* [SOURCE]
______

June 20: A Polish Boy Scout led the most audacious escape from the Auschwitz death camp on this day in 1942 – after stealing SS uniforms, guns and a top-ranking Nazi’s car.

Kazimierz Piechowski and three other inmates dressed as a transport crew to leave the inner high-security zone marked by the notorious ‘Arbeit Macht Frei’ gate – German for ‘work makes you free’.

After walking beneath the sinister, wrought iron message the non-Jewish group of four ditched the cart they had stolen and split up.

Piechowski and two fellow Poles – priest Jozef Lempart and army officer Stanislaw Jaster – went to the warehouse where uniforms and weapons were stored.

They entered via a coal bunker that Piechowski, then aged 22, had ensured would open by unscrewing the latch during a forced labour assignment days earlier.

______

* [WORK INSTRUCTIONS]
1. Answer these from the Auschwitz escape account:
(a) What occupation is given for Jozef Lempart?
(b) What did the group of four abandon before splitting up?
(c) How old was Piechowski when he unscrewed the coal bunker latch?
2. Rewrite everything in the Auschwitz escape account from "Kazimierz Piechowski and" down to "weapons were stored.", replacing "warehouse" with "storehouse".
The listing is not needed here.

* [DATA]
______

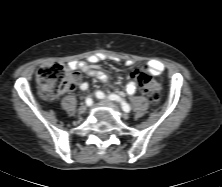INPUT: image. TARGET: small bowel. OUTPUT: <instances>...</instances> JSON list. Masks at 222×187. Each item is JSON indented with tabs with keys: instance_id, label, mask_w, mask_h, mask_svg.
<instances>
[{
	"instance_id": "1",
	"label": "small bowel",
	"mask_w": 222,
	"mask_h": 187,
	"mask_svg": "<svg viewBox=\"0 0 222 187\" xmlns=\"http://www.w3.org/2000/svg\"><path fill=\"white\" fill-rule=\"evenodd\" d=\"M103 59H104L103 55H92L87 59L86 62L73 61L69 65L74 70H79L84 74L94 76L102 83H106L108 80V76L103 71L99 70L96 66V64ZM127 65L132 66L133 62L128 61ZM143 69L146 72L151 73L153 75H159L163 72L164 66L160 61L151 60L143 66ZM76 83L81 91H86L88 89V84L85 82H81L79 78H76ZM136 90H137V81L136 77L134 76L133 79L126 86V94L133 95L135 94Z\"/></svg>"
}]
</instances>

______

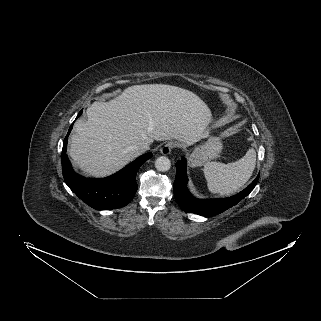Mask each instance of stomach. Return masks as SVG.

______

* [RESULTS IN ORDER]
1.
(a) He was a priest.
(b) The cart they had stolen.
(c) He was 22.

2.
Kazimierz Piechowski and three other inmates dressed as a transport crew to leave the inner high-security zone marked by the notorious ‘Arbeit Macht Frei’ gate – German for ‘work makes you free’.

After walking beneath the sinister, wrought iron message the non-Jewish group of four ditched the cart they had stolen and split up.

Piechowski and two fellow Poles – priest Jozef Lempart and army officer Stanislaw Jaster – went to the storehouse where uniforms and weapons were stored.